プロジェクターの側でじっと会議の様子を立って見ていた仮面の男に直接言いかけた青比呂に、上層部の人間まで「し、失礼だぞ!」「身をわきまえろ野良犬め!」などと大きな声での叱責が飛ぶ。
しかしまっすぐ刻鉄を見る青比呂はそんなものなど届いていないようで、刻鉄の返事を待っていた。
刻鉄は無言をしばし纏ったあと、一歩前に踏み出して言った。
「可能か。新垣青比呂」
しん……と、鳴り響いていたバッシングの嵐が収まった。水を打ったような静けさとはこのことだろう。誰も、何も言える空気ではなかった。
何もかもが押しつぶされる。声どころか呼吸さえも、その場にいる者全てが喉の奥に押し込められていた。青比呂、刻鉄の二人を除いて。
「俺にしか出来ない。俺しかやれない。俺がやる」
「……」
「総帥、許可をいただきたい。俺にも、遊撃の許可を」
「それは、お前の『ウタカタ』も承知するのだろうな」
その言葉には、青比呂はわずかに唇を止めていたが、
「ああ。何とでもなる」
「……よかろう。最前線の一つにお前を配置する。だが川上もサポートにつける。それがこちらの条件だ」
「構わない。どちらにせよ結果は同じだ」
□□□
「……化け物だ」
川上の側で控えていた『ウタカタ』の一人がつぶやいた。
山の手の防衛ライン。その一つで、最初の戦闘が始まった。
『ステイビースト』との勝負は「マザーシグナル」を相殺し削らせる「待ち」の勝負。

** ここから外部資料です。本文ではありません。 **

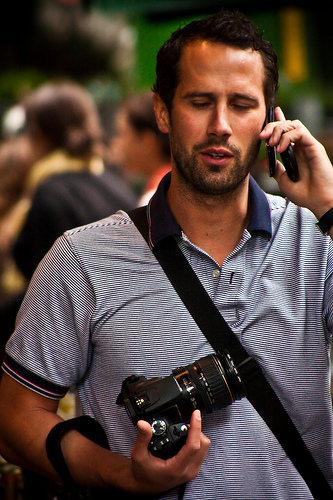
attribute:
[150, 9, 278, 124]
hair — black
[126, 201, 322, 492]
strap — black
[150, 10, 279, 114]
hair — dark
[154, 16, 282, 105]
hair — short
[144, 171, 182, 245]
collar — blue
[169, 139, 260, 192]
facial hair — dark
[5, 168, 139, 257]
shirt — black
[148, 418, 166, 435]
camera dial — black, white, green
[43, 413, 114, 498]
camera strap — black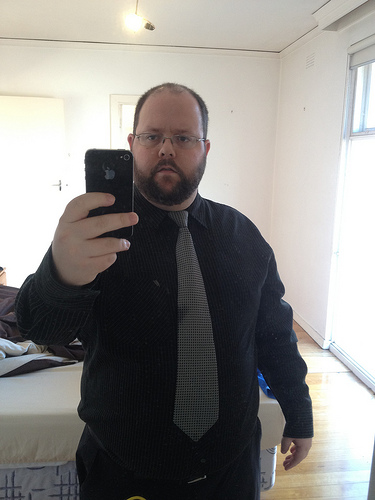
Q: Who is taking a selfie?
A: A man.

数が多ければ配置を考え将棋やチェスのような『ウタカタ』による采配が決め手となる。
しかし。
「……ひ、一人で……」
川上がサポートに着いた部隊は『ウタカタ』三人に『カタワラ』三人のスリーマンセルのチームだった。本隊、ではなく大規模な戦闘や衝突はまだ避けて、外から少しずつ『ステイビースト』の群を削っていく……そういう作戦を立てた。
『ウタカタ』は小高い丘の上に残り、見下ろせる場所にいた猟犬型の『ステイビースト』の群を叩く。数は十を超えていた。これは長期戦になると誰もが長丁場に備え、覚悟を決めていた。
「はぁ、はぁ」
一人の『カタワラ』が走って戻ってきた。見たところ、外傷はなく防護服にも破損はない、無事なようだ。だが、顔色は真っ青で、今にも倒れそうだった。
「お、おお。大丈夫か!」
戻ってきた『カタワラ』の主である『ウタカタ』が、がくりと膝を突いた『カタワラ』に手を貸す。『カタワラ』は、ひどくふるえていた。
「じ、じ、自分は……問題、ありま、せん……」
奥歯がガタガタと震えている。
「し、しかし……あいつは……あれは……」
丘の上に、もう一人の『ウタカタ』も戻ってきた。今度はぐったりとした様子で、こちらを見つけるなり、気を失って倒れてしまった。川上とその『ウタカタ』は走って駆け寄る。
「大丈夫、気を失ってるだけ……特に異常はないわ」
しかし、と気を失った『カタワラ』の形相を見て、川上は固唾を飲んだ。
恐怖。ただそれだけで頬の筋肉はこわばり凍り付いていた。こちらを見て倒れたのも、安心して緊張の糸が切れたからだろう。
「……青比呂くん……」
険しい目で、噴煙がまだくすぶる平地を見やる。せせらぎはいない。既に青比呂の元へと向かっていた。